Which brings me to some of the more negative features of the Crackdown demo. The truly open-ended design of Crackdown, while liberating some players, may put off many more. GTA has been so influential in setting the bar for these type of games that it may be hard for players to adapt. Truth be told, the range of activities in Crackdown seems to be more limited. You cannot buy property, foster a gang, take over gang territory, pimp hoes, sell drugs, fly planes or do any number of nefarious things that you did in the course of your average GTA game. The fun of Crackdown is exploration and to a point, creating your own fun. There is nothing there to handhold you through a storyline, mainly because a storyline does not exist. On the same side of the coin, the 2-player co-op experience may not be compelling as I might have hoped. Co-op seems to shine through when there is a common and focused goal to work towards (see Gears of War). The flow of play in Crackdown is definitely not focused, so it will be interesting to see how people adjust to all the "low pressure" urgency of the game.

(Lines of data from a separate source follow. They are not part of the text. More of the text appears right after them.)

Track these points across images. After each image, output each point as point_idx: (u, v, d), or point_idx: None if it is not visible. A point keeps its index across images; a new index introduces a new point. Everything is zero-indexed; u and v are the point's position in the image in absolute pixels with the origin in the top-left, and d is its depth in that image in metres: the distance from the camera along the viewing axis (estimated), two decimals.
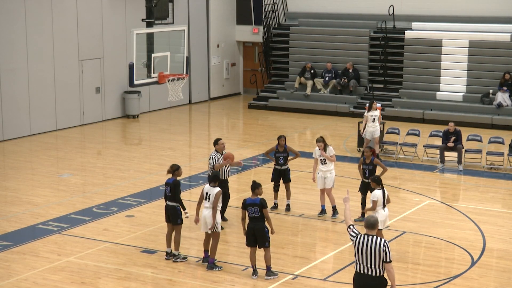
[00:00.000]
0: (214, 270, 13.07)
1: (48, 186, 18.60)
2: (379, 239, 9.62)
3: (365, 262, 9.62)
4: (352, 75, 28.24)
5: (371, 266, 9.59)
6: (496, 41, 26.79)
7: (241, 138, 25.30)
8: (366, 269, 9.62)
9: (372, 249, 9.56)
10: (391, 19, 28.98)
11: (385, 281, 9.69)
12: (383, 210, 13.53)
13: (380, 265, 9.59)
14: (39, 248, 14.17)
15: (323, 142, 15.91)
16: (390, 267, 9.65)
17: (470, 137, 21.46)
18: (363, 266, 9.64)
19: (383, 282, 9.68)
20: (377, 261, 9.57)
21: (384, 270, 9.63)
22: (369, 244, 9.58)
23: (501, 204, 17.77)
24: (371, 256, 9.58)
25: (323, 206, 16.14)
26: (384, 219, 13.51)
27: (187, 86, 29.58)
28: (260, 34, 31.53)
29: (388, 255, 9.59)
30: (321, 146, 15.85)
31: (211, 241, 13.12)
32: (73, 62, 25.62)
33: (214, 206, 12.94)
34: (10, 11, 23.38)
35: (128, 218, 16.09)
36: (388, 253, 9.59)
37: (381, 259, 9.57)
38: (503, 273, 13.23)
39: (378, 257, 9.56)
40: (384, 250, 9.57)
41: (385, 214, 13.58)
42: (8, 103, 23.51)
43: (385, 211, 13.58)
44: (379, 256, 9.56)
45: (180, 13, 29.10)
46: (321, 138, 15.97)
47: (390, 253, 9.61)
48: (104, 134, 25.45)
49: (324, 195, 16.09)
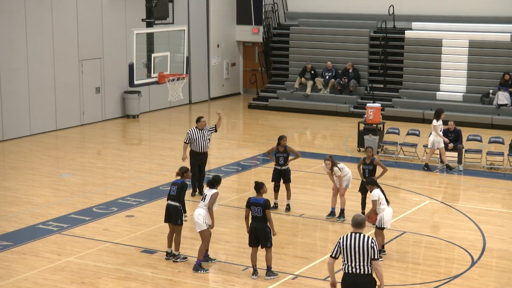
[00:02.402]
0: (200, 272, 13.02)
1: (48, 186, 18.60)
2: (366, 236, 9.58)
3: (353, 260, 9.55)
4: (352, 75, 28.24)
5: (360, 264, 9.54)
6: (496, 41, 26.79)
7: (241, 138, 25.31)
8: (354, 268, 9.57)
9: (360, 246, 9.52)
10: (391, 19, 28.98)
11: (374, 279, 9.66)
12: (388, 207, 13.49)
13: (369, 262, 9.54)
14: (39, 248, 14.17)
15: (331, 161, 15.58)
16: (378, 264, 9.61)
17: (470, 137, 21.47)
18: (351, 265, 9.58)
19: (372, 280, 9.63)
20: (365, 258, 9.52)
21: (372, 268, 9.60)
22: (356, 241, 9.54)
23: (501, 204, 17.77)
24: (359, 254, 9.52)
25: (333, 209, 16.02)
26: (389, 218, 13.46)
27: (187, 86, 29.59)
28: (260, 34, 31.53)
29: (376, 252, 9.55)
30: (328, 165, 15.64)
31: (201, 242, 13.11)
32: (73, 62, 25.62)
33: (210, 207, 12.95)
34: (10, 11, 23.38)
35: (128, 218, 16.09)
36: (376, 250, 9.55)
37: (369, 256, 9.53)
38: (503, 273, 13.23)
39: (366, 254, 9.51)
40: (372, 247, 9.53)
41: (390, 212, 13.54)
42: (8, 103, 23.51)
43: (390, 209, 13.54)
44: (367, 253, 9.52)
45: (180, 13, 29.10)
46: (329, 158, 15.64)
47: (377, 250, 9.58)
48: (104, 134, 25.46)
49: (336, 197, 15.96)
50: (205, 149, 17.39)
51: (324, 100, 28.53)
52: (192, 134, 17.32)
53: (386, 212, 13.43)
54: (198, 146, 17.30)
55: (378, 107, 22.25)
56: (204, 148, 17.34)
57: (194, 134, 17.32)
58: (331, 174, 15.74)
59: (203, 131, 17.36)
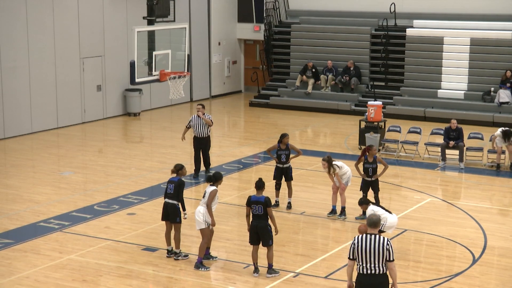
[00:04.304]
0: (201, 270, 13.03)
1: (50, 184, 18.61)
2: (382, 238, 9.58)
3: (368, 261, 9.55)
4: (353, 73, 28.22)
5: (375, 265, 9.54)
6: (498, 39, 26.76)
7: (242, 136, 25.31)
8: (369, 269, 9.56)
9: (375, 248, 9.51)
10: (393, 17, 28.95)
11: (388, 278, 9.67)
12: (391, 215, 13.40)
13: (383, 263, 9.56)
14: (41, 246, 14.18)
15: (327, 162, 15.58)
16: (393, 265, 9.61)
17: (471, 135, 21.47)
18: (366, 266, 9.57)
19: (386, 280, 9.65)
20: (380, 259, 9.53)
21: (386, 268, 9.61)
22: (372, 243, 9.53)
23: (502, 202, 17.76)
24: (374, 255, 9.52)
25: (334, 207, 16.03)
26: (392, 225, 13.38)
27: (188, 84, 29.57)
28: (262, 32, 31.52)
29: (391, 254, 9.56)
30: (324, 165, 15.65)
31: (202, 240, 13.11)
32: (75, 60, 25.62)
33: (208, 204, 12.94)
34: (12, 9, 23.38)
35: (129, 216, 16.10)
36: (391, 252, 9.56)
37: (384, 257, 9.54)
38: (504, 271, 13.22)
39: (381, 256, 9.51)
40: (388, 249, 9.53)
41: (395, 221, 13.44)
42: (10, 101, 23.51)
43: (394, 217, 13.47)
44: (383, 255, 9.52)
45: (181, 10, 29.07)
46: (326, 158, 15.65)
47: (393, 252, 9.59)
48: (105, 132, 25.46)
49: (336, 195, 15.98)
50: (205, 134, 18.76)
51: (325, 98, 28.52)
52: (194, 120, 18.70)
53: (390, 219, 13.32)
54: (199, 131, 18.69)
55: (380, 105, 22.25)
56: (204, 134, 18.72)
57: (194, 120, 18.69)
58: (329, 174, 15.75)
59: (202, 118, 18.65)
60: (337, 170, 15.61)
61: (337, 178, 15.70)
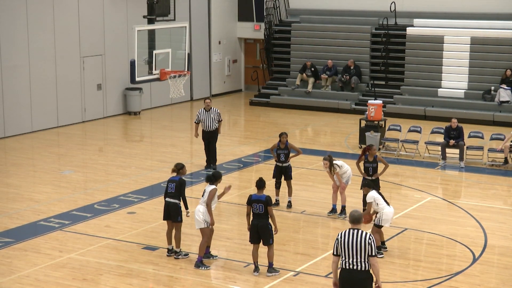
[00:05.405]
0: (201, 268, 13.02)
1: (50, 182, 18.61)
2: (364, 232, 9.60)
3: (351, 256, 9.56)
4: (354, 72, 28.22)
5: (357, 260, 9.55)
6: (498, 38, 26.75)
7: (243, 135, 25.31)
8: (352, 264, 9.58)
9: (357, 242, 9.53)
10: (393, 16, 28.94)
11: (371, 275, 9.67)
12: (388, 207, 13.46)
13: (366, 259, 9.56)
14: (41, 245, 14.18)
15: (329, 161, 15.58)
16: (375, 261, 9.63)
17: (471, 134, 21.46)
18: (348, 261, 9.58)
19: (369, 277, 9.65)
20: (363, 254, 9.54)
21: (369, 265, 9.61)
22: (354, 237, 9.56)
23: (503, 201, 17.77)
24: (356, 250, 9.54)
25: (334, 205, 16.03)
26: (389, 217, 13.42)
27: (188, 83, 29.56)
28: (262, 31, 31.51)
29: (374, 249, 9.57)
30: (326, 165, 15.66)
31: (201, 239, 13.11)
32: (75, 59, 25.62)
33: (208, 203, 12.94)
34: (12, 8, 23.38)
35: (129, 215, 16.10)
36: (374, 246, 9.57)
37: (367, 252, 9.54)
38: (505, 270, 13.23)
39: (363, 250, 9.53)
40: (370, 243, 9.55)
41: (391, 212, 13.48)
42: (10, 100, 23.52)
43: (390, 209, 13.50)
44: (365, 249, 9.53)
45: (181, 9, 29.06)
46: (328, 157, 15.65)
47: (375, 247, 9.59)
48: (106, 131, 25.46)
49: (337, 194, 15.98)
50: (212, 127, 19.12)
51: (325, 97, 28.52)
52: (200, 114, 19.17)
53: (386, 211, 13.39)
54: (206, 125, 19.11)
55: (380, 104, 22.24)
56: (211, 127, 19.10)
57: (201, 114, 19.15)
58: (330, 173, 15.76)
59: (209, 112, 19.09)
60: (338, 169, 15.62)
61: (338, 177, 15.71)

That is a small gripe with Crackdown. For all it's style and polish, it lacks any real character or plot. Your Agent has no name or discernible personality. The character of your foes, gleaned through amusing video briefings, are also starkly generic and lifeless. And you can forget about cinematic cutscenes.
The lack of personality and storyline may ultimately affect the lasting appeal of Crackdown. Any new intellectual property needs a mythology to drive it into the future and capture the imagination of its fans. Based only on the demo, I would say Crackdown is guarranteed above-average success upon release. Whether or not it becomes a lasting blockbuster hit is still very much up in the air. In the end, the players most likely to get the most out of the demo and the full game are those same players most acutely aware of the short-comings of other sandbox titles like GTA and Saints Row
All I know for now is that I must get my ass down to the nearest EB Games to pre-order the Crack. The demo is also going to get some more serious play-testing for the rest of this week.
p.s. - Any game that features a Hybrid track among their selectable radio stations deserves a gold star in my book, no questions asked.